In February, the US Institute for Supply Management's (ISM) non-manufacturing index was almost unchanged. It dropped slightly by 0.1 points to 53.4, better than consensus expectation of a drop to 53.1. There were mixed report for the underlying index. Only half of the index's ten subcomponents reported improvement in February.

Business activity recovered strongly in the month after falling sharply in January. It rebounded by 3.9 points to 57.8. Meanwhile, the inventories level grew 1 point to 52.5, while the sentiment towards the level of inventories also increases slightly for the surveyed businesses by 0.5 points to 62.

Indicators for international trade bolstered significantly, coming out of a contractionary territory.  Export orders grew to 53.5, growing by 8 points, whereas imports increase to 55.5, rising by 9.5 points. However, other indicators did not report encouraging results.
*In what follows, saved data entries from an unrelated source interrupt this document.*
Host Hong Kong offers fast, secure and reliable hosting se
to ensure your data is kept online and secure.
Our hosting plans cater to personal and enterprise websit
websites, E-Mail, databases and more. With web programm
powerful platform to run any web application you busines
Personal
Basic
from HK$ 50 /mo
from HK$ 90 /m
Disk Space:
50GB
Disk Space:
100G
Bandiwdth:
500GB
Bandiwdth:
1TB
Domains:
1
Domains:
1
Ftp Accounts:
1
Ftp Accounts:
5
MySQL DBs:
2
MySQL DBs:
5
The employment subcomponent entered contraction territory, falling 2.4 points to 49.7. New offers fell by 1 point to 55.5, whereas backlog of orders were unchanged in February. Prices paid subcomponent fell 0.9 points and continued to be in contractionary territory.

Out of the surveyed 18 non-manufacturing industries, 14 recorded growth, a slight rise from 10 in January, but remained unchanged from February 2015. Output in retail trade, entertainment and recreation, and mining contracted.

The ISM non-manufacturing index for February implies that headwinds to service sector activity might have started to ease. One of the easing headwinds is weak international demand that might be recovering due to the huger rise in export and import subcomponents. Both subcomponents are above their February 2015 levels.

A fall in the forward looking new orders subcomponent is disappointing; however, activity continues to expand at a good pace. However, employment sub-index is concerning that implies that employment might be facing certain weakness. The private service sector hiring pace has been slowing since October 2015.

Weakness continues to be there, mainly in supporting services and mining industries. However, the major chunk of service sector industries continues to perform well with the help of strong domestic demand and low input costs.

"Alongside the recent slew of better-than-expected indicators, including the ISM's manufacturing cousin, this morning's report helps cement our view that U.S. economy is finding its rhythm after the lackluster performance at the end of 2015", says TD Economics.